## AIM OF THE TASK
Retype the passage from the text on the Old Catholic schism, from "Dogmatic and religious" up to and including "the subsequent Kulturkampf.".

## TEXT TO READ
A schism of professors and intellectuals - even if the adhesion of an illustrious prelate and historian like Ignaz von Döllinger was not lacking - was that of the Altkatholiken, the Old Catholics, in 1871, in opposition to the proclamation of the dogma of papal infallibility approved by Vatican Council I on July 18 1870. According to one of their leaders, the great canonist Johann Friedrich von Schulte, that dogma changed the nature of the Church and its apostolic constitution and posed a threat to states, because it would have given the Holy See enormous possibilities of intervention in their internal life, demanding the blind obedience of episcopate, clergy, and faithful. This danger was particularly evident for the new Germanic Empire founded on January 18 1871, in which there was a strong Catholic presence, particularly influential in some states, and a new Catholic party, the Zentrum, which risked becoming the Vatican's “longa manus” in German politics.

Dogmatic and religious concerns, therefore, and national and anti-Roman concerns coexisted in Schulte and in the Altkatholiken, in the illusion of finding support in the German episcopate, which instead - with very few exceptions - joined the infallibilist majority. Then the Altkatholiken sought an interlocutor at the top of the new Reich, in particular in the prince of Bismarck, and it is known that this alliance was then one of the bases of the subsequent Kulturkampf.

These three attempts met with the firm condemnation of the Holy See, with canonical trials and excommunication, and had little follow-up in the clergy and the laity, even though the Ronge sect, that of the Deutschkatholiken, survived for several decades and the Old Catholic Church still exists today. Without - I repeat - exaggerating in the historical parallels, it seems instead that the “synodal journey” undertaken today (the radicality of which would certainly have amazed Wessenberg and perhaps also the first Ronge and Döllinger) has conquered the hierarchy of Germany in its entirety.

## Entries listed in a dataset
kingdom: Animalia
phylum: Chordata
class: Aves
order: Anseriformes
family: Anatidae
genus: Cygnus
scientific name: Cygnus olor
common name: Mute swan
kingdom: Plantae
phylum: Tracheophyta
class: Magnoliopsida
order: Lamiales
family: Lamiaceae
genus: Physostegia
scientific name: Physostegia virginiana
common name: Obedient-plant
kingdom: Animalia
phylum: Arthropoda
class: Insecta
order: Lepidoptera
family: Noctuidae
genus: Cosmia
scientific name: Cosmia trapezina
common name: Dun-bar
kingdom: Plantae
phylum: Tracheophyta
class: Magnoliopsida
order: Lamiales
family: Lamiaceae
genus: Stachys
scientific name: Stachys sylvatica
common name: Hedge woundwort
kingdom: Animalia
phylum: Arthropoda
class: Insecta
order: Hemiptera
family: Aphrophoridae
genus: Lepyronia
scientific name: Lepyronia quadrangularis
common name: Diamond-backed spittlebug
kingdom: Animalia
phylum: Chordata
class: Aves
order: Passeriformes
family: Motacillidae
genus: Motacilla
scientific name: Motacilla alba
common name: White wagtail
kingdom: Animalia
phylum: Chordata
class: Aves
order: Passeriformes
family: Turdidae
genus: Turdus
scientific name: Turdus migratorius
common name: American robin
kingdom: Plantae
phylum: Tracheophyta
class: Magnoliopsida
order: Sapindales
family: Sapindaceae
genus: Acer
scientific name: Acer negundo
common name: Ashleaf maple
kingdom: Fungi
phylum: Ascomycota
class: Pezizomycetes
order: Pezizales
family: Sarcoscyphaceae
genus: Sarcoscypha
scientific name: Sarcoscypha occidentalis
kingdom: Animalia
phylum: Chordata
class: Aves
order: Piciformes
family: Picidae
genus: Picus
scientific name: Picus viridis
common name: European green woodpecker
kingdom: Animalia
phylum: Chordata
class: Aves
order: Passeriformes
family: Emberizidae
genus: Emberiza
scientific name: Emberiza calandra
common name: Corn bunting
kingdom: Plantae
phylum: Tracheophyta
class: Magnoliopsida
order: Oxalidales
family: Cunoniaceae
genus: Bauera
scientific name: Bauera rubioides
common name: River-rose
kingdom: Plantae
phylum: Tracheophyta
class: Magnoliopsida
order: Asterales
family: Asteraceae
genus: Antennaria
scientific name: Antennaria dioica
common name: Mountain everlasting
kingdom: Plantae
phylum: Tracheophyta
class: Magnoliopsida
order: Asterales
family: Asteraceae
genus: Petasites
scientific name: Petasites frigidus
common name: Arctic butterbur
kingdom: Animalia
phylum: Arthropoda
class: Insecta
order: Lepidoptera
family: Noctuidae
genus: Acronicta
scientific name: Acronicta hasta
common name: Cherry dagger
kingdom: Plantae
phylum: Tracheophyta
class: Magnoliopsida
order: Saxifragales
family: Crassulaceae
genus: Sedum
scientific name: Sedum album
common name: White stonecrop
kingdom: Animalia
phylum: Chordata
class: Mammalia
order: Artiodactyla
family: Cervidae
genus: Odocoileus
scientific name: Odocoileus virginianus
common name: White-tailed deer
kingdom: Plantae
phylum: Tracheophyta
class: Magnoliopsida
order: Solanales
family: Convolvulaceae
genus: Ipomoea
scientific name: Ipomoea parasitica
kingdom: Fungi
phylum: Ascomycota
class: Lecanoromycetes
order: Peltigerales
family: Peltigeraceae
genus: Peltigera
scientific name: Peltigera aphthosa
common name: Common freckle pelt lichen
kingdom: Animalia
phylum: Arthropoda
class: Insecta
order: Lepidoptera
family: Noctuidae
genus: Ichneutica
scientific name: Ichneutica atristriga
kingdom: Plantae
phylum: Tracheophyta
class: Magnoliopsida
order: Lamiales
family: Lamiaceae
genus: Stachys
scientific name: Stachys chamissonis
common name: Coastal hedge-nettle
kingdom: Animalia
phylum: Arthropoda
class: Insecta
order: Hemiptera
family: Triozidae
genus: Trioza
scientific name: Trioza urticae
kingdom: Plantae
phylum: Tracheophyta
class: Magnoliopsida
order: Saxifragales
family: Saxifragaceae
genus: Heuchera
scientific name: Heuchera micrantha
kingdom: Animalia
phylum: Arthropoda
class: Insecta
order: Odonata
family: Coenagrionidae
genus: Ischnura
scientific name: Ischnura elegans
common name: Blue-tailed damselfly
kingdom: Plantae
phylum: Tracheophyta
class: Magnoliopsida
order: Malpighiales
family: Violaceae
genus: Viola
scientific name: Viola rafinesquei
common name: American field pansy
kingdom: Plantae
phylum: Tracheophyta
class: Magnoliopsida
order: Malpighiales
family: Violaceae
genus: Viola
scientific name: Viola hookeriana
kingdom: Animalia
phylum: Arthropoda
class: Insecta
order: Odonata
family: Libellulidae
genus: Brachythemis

## SOLVED EXERCISE
Dogmatic and religious concerns, therefore, and national and anti-Roman concerns coexisted in Schulte and in the Altkatholiken, in the illusion of finding support in the German episcopate, which instead - with very few exceptions - joined the infallibilist majority. Then the Altkatholiken sought an interlocutor at the top of the new Reich, in particular in the prince of Bismarck, and it is known that this alliance was then one of the bases of the subsequent Kulturkampf.